His daughter is 11 and now in middle school. His son just turned 10.

But there was more that bothered him last year. Furyk said he felt grouchy — "He’ll attest to that," he said, turning to caddie Mike "Fluff Cowan — and lost patience. He wasn’t having as much as he once did. That much can be expected for a guy who just finished his 20th year on the PGA Tour. His career has been so remarkably consistent that along with 16 wins, a major and 15 consecutive national teams, only three times has he been outside the top 30 on the money list when healthy.

"I think everyone after 20 years on tour goes through a time where it’s not that I don’t want to play golf, I just didn’t want to be grouchy," he said. "I wanted to have more fun. And I needed to manage my time when I was playing golf and when I was at home, and choose my schedule better."

He talked to his father, the only coach he ever had. And he talked to Cowan, even asking his caddie to draw up a schedule.

"The schedule he wrote out might be the one we play," Furyk said.

Furyk said that will include a full month off between the U.S. Open and the British Open, a first for him. He plans to take the family to the mountains in Utah. That means missing the AT&T National at Congressional, a course he loves. But these are the hard decisions he finally learned to make.

"That’s going to hurt missing Congressional," he said. "I’ve never missed a tournament that I loved. I’ve missed some that I like, but not one that I loved."

It starts Thursday at the AT&T Pebble Beach National Pro-Am, a tournament slow to develop.

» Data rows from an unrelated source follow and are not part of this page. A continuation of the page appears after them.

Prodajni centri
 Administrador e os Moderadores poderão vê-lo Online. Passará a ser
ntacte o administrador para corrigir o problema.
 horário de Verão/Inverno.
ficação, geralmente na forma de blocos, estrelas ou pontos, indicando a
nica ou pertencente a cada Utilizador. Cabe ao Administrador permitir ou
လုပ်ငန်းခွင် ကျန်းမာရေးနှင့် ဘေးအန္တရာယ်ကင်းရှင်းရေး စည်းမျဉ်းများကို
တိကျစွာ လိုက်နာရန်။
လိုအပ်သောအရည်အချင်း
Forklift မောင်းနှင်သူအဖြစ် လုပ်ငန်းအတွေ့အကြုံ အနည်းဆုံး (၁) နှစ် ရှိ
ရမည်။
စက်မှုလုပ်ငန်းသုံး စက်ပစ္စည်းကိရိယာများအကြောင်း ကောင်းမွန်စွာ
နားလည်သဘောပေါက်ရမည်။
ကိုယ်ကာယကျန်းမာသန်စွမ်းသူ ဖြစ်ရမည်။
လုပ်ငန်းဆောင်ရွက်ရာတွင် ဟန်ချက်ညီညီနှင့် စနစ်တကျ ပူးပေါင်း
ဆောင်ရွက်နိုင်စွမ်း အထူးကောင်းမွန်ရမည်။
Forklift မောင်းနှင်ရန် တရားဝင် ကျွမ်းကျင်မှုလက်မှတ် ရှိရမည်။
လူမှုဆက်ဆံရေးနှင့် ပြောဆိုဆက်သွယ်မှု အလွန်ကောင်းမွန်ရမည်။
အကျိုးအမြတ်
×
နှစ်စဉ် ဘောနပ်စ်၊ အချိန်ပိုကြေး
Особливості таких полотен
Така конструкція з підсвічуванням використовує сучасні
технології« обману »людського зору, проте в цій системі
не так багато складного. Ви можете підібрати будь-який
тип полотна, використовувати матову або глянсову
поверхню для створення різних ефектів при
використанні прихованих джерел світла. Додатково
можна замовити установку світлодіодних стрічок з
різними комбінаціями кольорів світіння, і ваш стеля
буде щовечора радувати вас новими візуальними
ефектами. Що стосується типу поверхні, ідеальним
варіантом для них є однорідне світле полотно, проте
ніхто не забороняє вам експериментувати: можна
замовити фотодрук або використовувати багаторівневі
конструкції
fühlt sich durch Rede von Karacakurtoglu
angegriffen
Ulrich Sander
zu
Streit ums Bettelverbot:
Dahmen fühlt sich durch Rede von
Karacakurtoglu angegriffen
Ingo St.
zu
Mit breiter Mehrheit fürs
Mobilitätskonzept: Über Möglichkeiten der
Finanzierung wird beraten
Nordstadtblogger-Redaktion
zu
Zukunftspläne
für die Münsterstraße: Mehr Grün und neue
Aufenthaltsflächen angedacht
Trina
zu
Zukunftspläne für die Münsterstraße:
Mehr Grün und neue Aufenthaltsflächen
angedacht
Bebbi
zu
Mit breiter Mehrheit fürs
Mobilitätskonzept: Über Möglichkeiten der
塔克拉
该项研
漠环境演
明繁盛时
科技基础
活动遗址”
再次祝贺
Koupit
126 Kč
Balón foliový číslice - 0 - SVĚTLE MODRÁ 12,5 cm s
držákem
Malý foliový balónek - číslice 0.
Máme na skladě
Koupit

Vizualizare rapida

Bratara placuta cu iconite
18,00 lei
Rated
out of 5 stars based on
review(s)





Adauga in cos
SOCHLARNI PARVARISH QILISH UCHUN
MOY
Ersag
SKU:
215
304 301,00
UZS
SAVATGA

The 156-player field includes 156 amateurs over three days at Pebble Beach, Spyglass Hill and the Shore Course at Monterey Peninsula Country Club.

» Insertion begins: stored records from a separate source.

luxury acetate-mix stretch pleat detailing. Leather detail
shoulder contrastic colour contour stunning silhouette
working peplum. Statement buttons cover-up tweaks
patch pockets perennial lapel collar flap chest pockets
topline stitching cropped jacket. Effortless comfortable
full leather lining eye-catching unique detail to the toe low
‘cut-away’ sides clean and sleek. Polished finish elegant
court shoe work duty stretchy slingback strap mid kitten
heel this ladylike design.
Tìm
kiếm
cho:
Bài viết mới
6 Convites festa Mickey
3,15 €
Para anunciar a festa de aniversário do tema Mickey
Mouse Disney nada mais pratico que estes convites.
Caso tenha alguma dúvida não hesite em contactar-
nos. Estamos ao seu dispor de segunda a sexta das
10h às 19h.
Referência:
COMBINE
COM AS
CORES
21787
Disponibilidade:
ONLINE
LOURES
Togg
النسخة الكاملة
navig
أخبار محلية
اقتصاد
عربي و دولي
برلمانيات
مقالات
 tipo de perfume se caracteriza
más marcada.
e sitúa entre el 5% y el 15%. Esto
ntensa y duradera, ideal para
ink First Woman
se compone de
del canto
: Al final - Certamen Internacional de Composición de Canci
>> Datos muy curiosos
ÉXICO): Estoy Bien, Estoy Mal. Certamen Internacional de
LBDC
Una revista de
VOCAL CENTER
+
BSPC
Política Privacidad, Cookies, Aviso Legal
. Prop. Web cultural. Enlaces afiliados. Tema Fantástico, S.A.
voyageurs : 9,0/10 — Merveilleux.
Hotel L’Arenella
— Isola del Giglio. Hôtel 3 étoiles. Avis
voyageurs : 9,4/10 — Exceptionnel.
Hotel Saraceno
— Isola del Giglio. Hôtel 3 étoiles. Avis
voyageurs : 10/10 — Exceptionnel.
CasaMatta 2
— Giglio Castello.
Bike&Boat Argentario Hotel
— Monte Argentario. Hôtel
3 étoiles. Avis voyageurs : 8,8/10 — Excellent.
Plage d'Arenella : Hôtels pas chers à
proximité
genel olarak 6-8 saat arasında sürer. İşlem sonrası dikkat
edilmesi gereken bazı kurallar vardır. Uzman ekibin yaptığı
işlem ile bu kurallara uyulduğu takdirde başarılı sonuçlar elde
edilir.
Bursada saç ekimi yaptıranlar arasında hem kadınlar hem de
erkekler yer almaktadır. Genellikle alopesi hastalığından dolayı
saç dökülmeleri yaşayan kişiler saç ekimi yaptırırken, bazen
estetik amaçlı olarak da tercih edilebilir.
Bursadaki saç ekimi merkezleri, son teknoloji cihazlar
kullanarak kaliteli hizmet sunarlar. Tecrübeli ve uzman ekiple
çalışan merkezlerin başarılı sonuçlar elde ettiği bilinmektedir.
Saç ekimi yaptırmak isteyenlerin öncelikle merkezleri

Brandt Snedeker is the defending champion. In some respects, Graeme McDowell feels like one.

McDowell also is making his 2014 debut, though he played the HSBC Champions and finished third and then played deep into the season on the European Tour. McDowell hasn’t been to Pebble Beach since he won the 2010 U.S. Open.

He figured it was pointless to return because it would be impossible to top what he achieved the last time he was here. Consider this the epilogue. McDowell is playing this week with his father.